Co-Founder / CEO, MAPS Messaging BV

Alex Kritikos is Co-Founder and CEO of MAPS Messaging BV, a Netherlands-based company building edge-native messaging and data mediation software for distributed and heterogeneous systems. He has worked with messaging and distributed architectures for more than two decades across enterprise infrastructure, real-time integration, IoT, industrial systems, and operational environments with constrained connectivity.

Alex has been involved with messaging standards and interoperability communities including MQTT, MQTT-SN, and AMQP, with practical experience spanning protocol mediation, constrained networks, heterogeneous encodings, and resilient data movement between systems not originally designed to interoperate.

MAPS Messaging is part of the NATO DIANA 2026 cohort, where Alex’s current work focuses on resilient messaging architectures for autonomous maritime systems operating across degraded and intermittent networks.

Talk:
When the Network Stops Behaving. Messaging Lessons from Autonomous Systems at Sea

“Most messaging systems look reliable until the network stops behaving like a network.

In autonomous maritime environments, connectivity becomes intermittent, bandwidth-constrained, high-latency, and sometimes unavailable entirely. Telemetry arrives from drones, vessels, sensors, CAN bus, AIS, LTE, SATCOM, and edge systems , each with different protocols, schemas, delivery guarantees, and operational constraints.

This talk shares lessons from MAPS Messaging’s NATO DIANA 2026 work validating resilient messaging architectures for autonomous maritime systems operating across degraded networks.

The session examines trade-offs that determine whether distributed systems remain operational under failure conditions: protocol mediation versus broker bridging, buffering versus dropping, filtering versus forwarding, and replay recovery versus replay storms.

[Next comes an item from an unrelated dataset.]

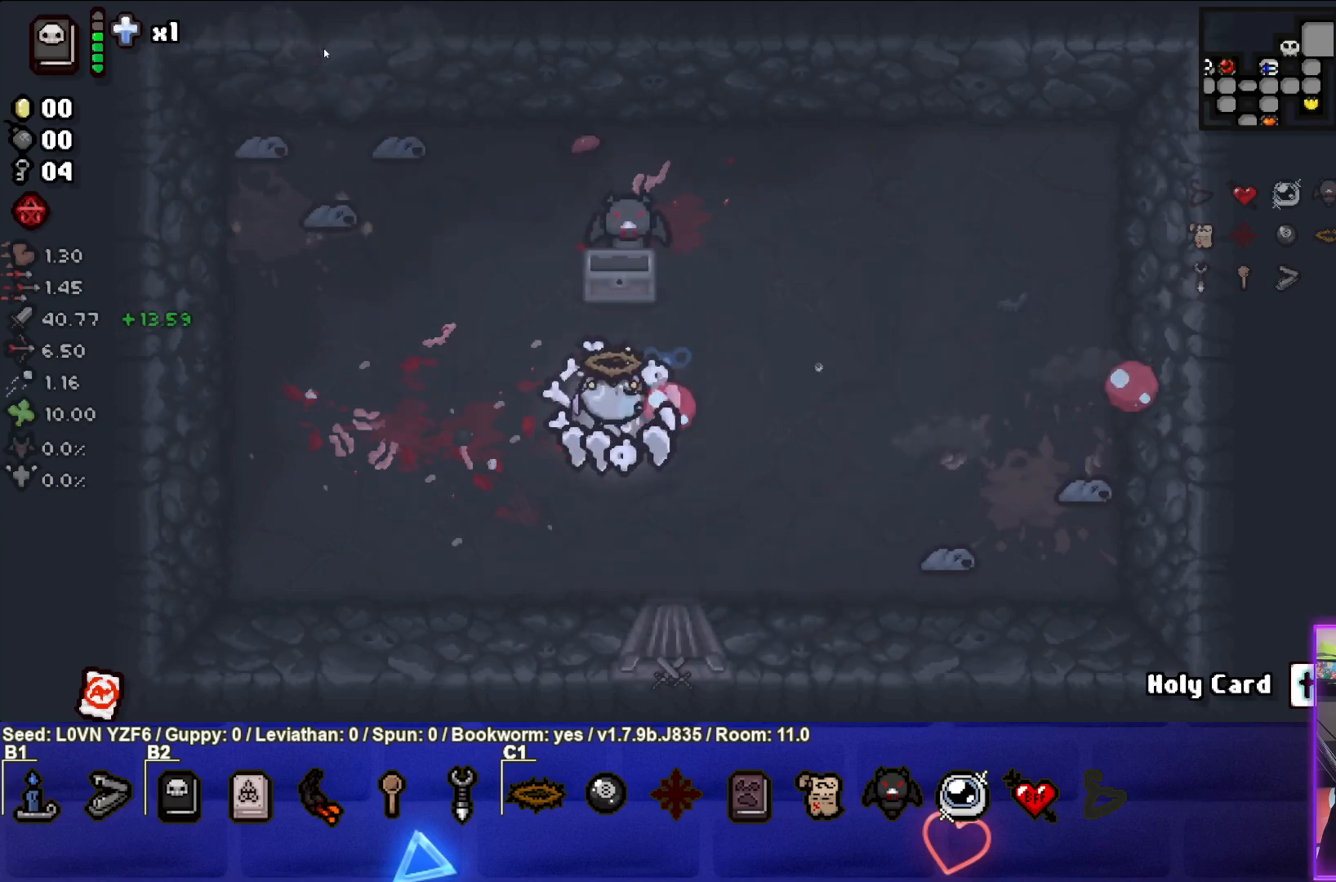
{"buttons": ["CIRCLE"], "left_stick": "down-left", "events": [[133, "left_stick", "center"], [183, "left_stick", "right"], [333, "left_stick", "center"], [433, "left_stick", "down-left"]]}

Attendees will leave with practical patterns for designing messaging systems that degrade gracefully instead of failing catastrophically.”

Key Takeaways:

  • Why “message delivered” becomes an incomplete guarantee under degraded, intermittent, or bandwidth-constrained connectivity.
  • How protocol mediation differs from broker bridging and point-to-point integration — and where each approach breaks down.
  • The operational trade-offs between transforming, filtering, down-sampling, buffering, and forwarding telemetry.
  • How to design replay and recovery mechanisms without overwhelming downstream systems after reconnection.
  • Why the failure modes exposed by autonomous maritime systems increasingly apply to cloud, edge, IoT, industrial, and AI-driven distributed architectures.
  • Practical patterns for building messaging systems that degrade gracefully instead of failing catastrophically.

Target Audience:

  • Architects, senior engineers, SREs, DevOps engineers, platform teams, messaging practitioners, and IoT/edge system designers building or operating distributed systems in production. Also relevant for technical leaders responsible for interoperability, resilience, and long-term messaging architecture decisions.
  • The talk is especially applicable to teams working with event-driven systems, heterogeneous protocols, edge deployments, intermittent connectivity, or mission-critical messaging environments.